Steigele Stephan, Huber Wolfgang, Stocsits Claudia, Stadler Peter F, Nieselt Kay
Wilhelm-Schickard-Institut für Informatik, ZBIT-Center for Bioinformatics Tübingen, University of Tübingen, Tübingen, Germany.
BMC Biol. 2007 Jun 18;5:25. doi: 10.1186/1741-7007-5-25.
Non-coding RNAs (ncRNAs) are an emerging focus for both computational analysis and experimental research, resulting in a growing number of novel, non-protein coding transcripts with often unknown functions. Whole genome screens in higher eukaryotes, for example, provided evidence for a surprisingly large number of ncRNAs. To supplement these searches, we performed a computational analysis of seven yeast species and searched for new ncRNAs and RNA motifs.
A comparative analysis of the genomes of seven yeast species yielded roughly 2800 genomic loci that showed the hallmarks of evolutionary conserved RNA secondary structures. A total of 74% of these regions overlapped with annotated non-coding or coding genes in yeast. Coding sequences that carry predicted structured RNA elements belong to a limited number of groups with common functions, suggesting that these RNA elements are involved in post-transcriptional regulation and/or cellular localization. About 700 conserved RNA structures were found outside annotated coding sequences and known ncRNA genes. Many of these predicted elements overlapped with UTR regions of particular classes of protein coding genes. In addition, a number of RNA elements overlapped with previously characterized antisense transcripts. Transcription of about 120 predicted elements located in promoter regions and other, previously un-annotated, intergenic regions was supported by tiling array experiments, ESTs, or SAGE data.
Our computational predictions strongly suggest that yeasts harbor a substantial pool of several hundred novel ncRNAs.
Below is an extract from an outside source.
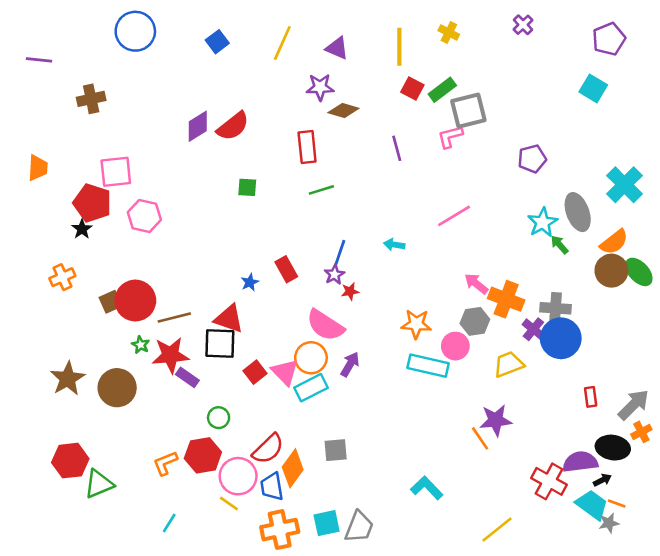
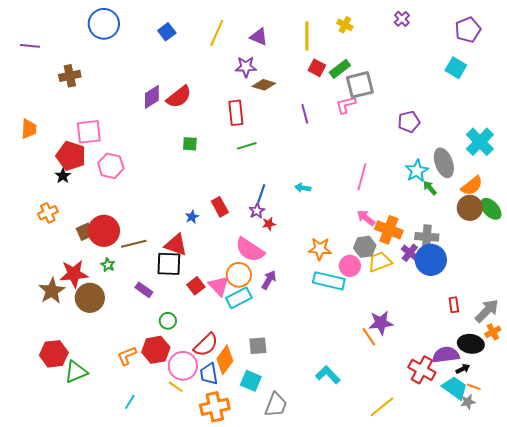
pink line: (454, 216) -> (362, 177), moved, turned -44
red star: (170, 355) -> (74, 274), moved
yellow trapezoid: (509, 364) -> (380, 262), moved
cyan square: (327, 523) -> (251, 381), moved, turned 35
In addition, we describe a large number of RNA structures in coding sequences and also within antisense transcripts that were previously characterized using tiling arrays.
非编码RNA(ncRNAs)已成为计算分析和实验研究的新兴焦点,这使得越来越多具有未知功能的新型非蛋白质编码转录本不断涌现。例如,高等真核生物的全基因组筛选为数量惊人的ncRNAs提供了证据。为了补充这些搜索,我们对七种酵母物种进行了计算分析,并寻找新的ncRNAs和RNA基序。
对七种酵母物种的基因组进行比较分析,得到了大约2800个基因组位点,这些位点显示出进化保守RNA二级结构的特征。这些区域中共有74%与酵母中注释的非编码或编码基因重叠。携带预测的结构化RNA元件的编码序列属于具有共同功能的有限数量的组,这表明这些RNA元件参与转录后调控和/或细胞定位。在注释的编码序列和已知的ncRNA基因之外发现了大约700个保守的RNA结构。这些预测元件中的许多与特定类别的蛋白质编码基因的UTR区域重叠。此外,一些RNA元件与先前表征的反义转录本重叠。位于启动子区域和其他先前未注释的基因间区域的大约120个预测元件的转录得到了平铺阵列实验、EST或SAGE数据的支持。
我们的计算预测强烈表明酵母中存在数百种新型ncRNAs的大量储备。此外,我们描述了编码序列以及反义转录本中的大量RNA结构,这些结构先前是使用平铺阵列进行表征的。